Reflecting the recent drop in COE premiums, motor dealers have begun adjusting vehicle prices downward. For example, the BMW 216 Gran Coupe, a Category A compact family car, is now priced at S$230,888 with COE, reduced from S$236,888 just two weeks prior. Such price adjustments offer some relief to buyers and may stimulate renewed interest in the market.
Singapore’s COE system, introduced to control vehicle population growth, remains a defining factor in the country's famously high vehicle costs. Since 2017, the Ministry of Transport has frozen vehicle population growth for all categories except commercial vehicles, with current rates maintained until January 31, 2028. The COE grants the owner the right to register and use a vehicle in Singapore for 10 years, obtained through a bi-monthly online auction. Since February 1, 2023, the number of COEs available for bidding in each category is determined by the rolling average of vehicles deregistered over the previous four quarters, ensuring a balance between supply and demand.

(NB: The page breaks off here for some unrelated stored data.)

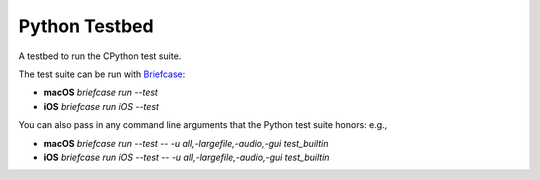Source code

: Python Testbed
==============

A testbed to run the CPython test suite.

The test suite can be run with `Briefcase <https://briefcase.readthedocs.io/>`__:

* **macOS** `briefcase run --test`
* **iOS** `briefcase run iOS --test`

You can also pass in any command line arguments that the Python test suite honors: e.g.,

* **macOS** `briefcase run --test -- -u all,-largefile,-audio,-gui test_builtin`
* **iOS** `briefcase run iOS --test -- -u all,-largefile,-audio,-gui test_builtin`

Singapore consistently ranks as one of the most expensive places globally to purchase a car. According to the Global Wealth and Lifestyle Report 2022 by Swiss private bank Julius Baer, Singaporean cars were the costliest worldwide. The recent easing of COE premiums, while welcome, still reflects a market where vehicle ownership remains a significant financial commitment.
As the market adjusts to these recent changes, the coming months will be critical in determining whether the downward trend in COE prices continues or if demand rebounds, pushing premiums higher once again. For now, the mixed signals—falling car COE prices alongside rising motorcycle premiums—paint a complex picture of Singapore’s evolving vehicle landscape.